AI Content Detection with Pangram

Every chair we talk to asks the same question this year: how much of what we're reviewing was written by a model? Nobody has a clean answer, and nobody has time to read 300 submissions with that question in mind. The biggest conferences have started screening: NeurIPS 2026 ran its Position Paper Track through Pangram and desk rejected 178 submissions, and Pangram's analysis of ICLR 2026 found about one in five reviews showed signs of AI generation. PaperFox now gives every conference the same capability: AI Content Detection, powered by Pangram, runs across an entire track in one click and shows you where to look.
One Click for the Whole Track
Detection lives under Submission Management on every track page, next to compliance checks. Click Run All to analyze every submission with a PDF, or Run on a single row when a specific submission needs a second look.
The service card shows the rate; every row shows its verdict and composition
The run happens in the background with a progress bar, so you can keep working. Each submission's row updates with:
- A verdict: AI (red), Mixed (amber), or Human (green)
- A composition bar showing what share of the text looks AI-generated, AI-assisted, and human-written, with exact percentages on hover
- A magnifier icon that opens the full evidence panel
On large tracks, a search box and a verdict filter (All, AI, Mixed, Human, Skipped, Not analyzed, each with live counts) narrow the list to the submissions worth your attention.
See the Evidence, Not Just the Number
Click the magnifier on any analyzed submission and PaperFox shows the flagged passages themselves, each with its label, score, and confidence level. Passages that look like humanized model output carry an extra Humanizer detected badge.
Flagged passages with their label, score, confidence, and humanizer status
A submission with a Human verdict simply has no flagged passages.

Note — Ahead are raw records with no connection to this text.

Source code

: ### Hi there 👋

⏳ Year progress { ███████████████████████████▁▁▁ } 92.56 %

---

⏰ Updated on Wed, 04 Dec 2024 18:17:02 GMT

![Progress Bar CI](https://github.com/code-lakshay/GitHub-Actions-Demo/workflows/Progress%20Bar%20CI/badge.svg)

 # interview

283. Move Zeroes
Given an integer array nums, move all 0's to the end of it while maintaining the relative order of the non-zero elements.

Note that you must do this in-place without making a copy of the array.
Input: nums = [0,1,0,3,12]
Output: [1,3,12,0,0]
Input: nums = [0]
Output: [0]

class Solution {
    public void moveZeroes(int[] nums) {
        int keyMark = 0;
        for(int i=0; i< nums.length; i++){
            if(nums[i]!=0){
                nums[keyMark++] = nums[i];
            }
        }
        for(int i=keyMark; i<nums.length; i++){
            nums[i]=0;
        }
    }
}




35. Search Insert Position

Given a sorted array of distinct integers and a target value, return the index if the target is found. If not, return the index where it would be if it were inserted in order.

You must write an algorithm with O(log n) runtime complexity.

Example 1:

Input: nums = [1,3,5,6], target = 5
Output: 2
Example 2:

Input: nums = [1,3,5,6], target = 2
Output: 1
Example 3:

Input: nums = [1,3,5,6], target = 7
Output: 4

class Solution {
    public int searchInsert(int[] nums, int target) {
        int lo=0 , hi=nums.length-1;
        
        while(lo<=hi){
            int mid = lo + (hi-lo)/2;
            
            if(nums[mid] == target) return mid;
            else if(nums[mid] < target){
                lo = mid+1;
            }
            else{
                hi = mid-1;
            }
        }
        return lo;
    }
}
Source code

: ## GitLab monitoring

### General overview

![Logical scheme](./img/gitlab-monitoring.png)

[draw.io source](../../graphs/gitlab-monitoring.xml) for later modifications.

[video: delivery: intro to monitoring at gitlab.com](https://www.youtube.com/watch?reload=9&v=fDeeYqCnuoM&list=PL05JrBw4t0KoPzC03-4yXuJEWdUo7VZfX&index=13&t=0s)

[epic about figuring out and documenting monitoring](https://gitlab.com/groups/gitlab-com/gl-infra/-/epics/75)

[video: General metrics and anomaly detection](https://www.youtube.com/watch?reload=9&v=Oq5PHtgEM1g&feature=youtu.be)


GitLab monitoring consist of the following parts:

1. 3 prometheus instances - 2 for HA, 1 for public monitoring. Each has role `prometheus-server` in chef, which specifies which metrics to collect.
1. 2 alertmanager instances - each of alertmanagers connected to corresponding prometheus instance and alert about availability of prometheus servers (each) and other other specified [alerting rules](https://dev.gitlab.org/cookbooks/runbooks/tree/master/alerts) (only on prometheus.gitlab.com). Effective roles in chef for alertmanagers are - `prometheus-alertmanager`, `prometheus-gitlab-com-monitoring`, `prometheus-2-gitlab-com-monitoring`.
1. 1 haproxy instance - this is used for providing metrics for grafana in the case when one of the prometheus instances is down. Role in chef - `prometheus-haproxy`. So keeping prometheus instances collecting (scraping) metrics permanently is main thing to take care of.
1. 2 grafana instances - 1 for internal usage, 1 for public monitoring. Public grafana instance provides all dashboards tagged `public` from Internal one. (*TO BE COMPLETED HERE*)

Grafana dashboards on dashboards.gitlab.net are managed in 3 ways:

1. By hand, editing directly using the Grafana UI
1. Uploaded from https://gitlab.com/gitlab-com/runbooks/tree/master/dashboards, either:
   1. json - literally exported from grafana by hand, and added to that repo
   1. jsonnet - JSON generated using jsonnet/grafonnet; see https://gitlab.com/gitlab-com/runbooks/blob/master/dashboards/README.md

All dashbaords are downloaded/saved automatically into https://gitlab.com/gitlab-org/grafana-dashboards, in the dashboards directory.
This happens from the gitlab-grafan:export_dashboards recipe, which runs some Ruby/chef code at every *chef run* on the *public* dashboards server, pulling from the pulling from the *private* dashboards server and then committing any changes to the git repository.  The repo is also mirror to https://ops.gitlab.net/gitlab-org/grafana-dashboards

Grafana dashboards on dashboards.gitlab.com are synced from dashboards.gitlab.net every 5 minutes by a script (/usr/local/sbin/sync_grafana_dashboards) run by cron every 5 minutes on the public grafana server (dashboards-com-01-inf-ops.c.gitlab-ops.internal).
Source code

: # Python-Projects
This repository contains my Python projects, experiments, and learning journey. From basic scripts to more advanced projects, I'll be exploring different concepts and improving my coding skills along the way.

The panel confirms nothing was flagged and you move on.
Privacy and Cost
Running detection is a chair's decision, and so is author consent: tell authors in your call for papers or submission terms that submissions may be screened for AI-generated text before you run it. On Pangram's side, submitted content is not used to train its models and the service is SOC 2 Type II certified; see Pangram's data privacy page for the details. Detection costs 200 credits per 1,000 words, about $6 for a typical 9,000-word submission. For comparison, Pangram's own API price is $0.50 per 1,000 words and PaperFox charges $0.67; the difference covers text extraction, the evidence panel, batch runs, and automatic refunds when the vendor fails. Unchanged submissions are never charged twice. The confirmation dialog shows the exact cost and the data disclosure before anything runs.
Exact cost from the submission's measured word count, plus the disclosure, before you confirm
A Signal, Not a Verdict
We want to be direct about the limits. AI detectors have documented false-positive risks, and non-native English writers are affected more than others. The NeurIPS chairs made the same point in their write-up: a Pangram score of 100% "should not be interpreted as '100% of the text is AI-generated'", only that AI was used substantively in many parts of it. A red row on the results page is a reason to read a submission more carefully. It is not a reason to reject it. Pair the score with the flagged passages, with the reviewers' own reading, and, when warranted, with a conversation with the authors.
Getting Started
AI Content Detection is available now on every track. Open your track, click AI Content Detection under Submission Management, and run it on a single submission first to see the results format. The documentation covers multi-file submission forms, which PDF version gets analyzed, and the full billing rules.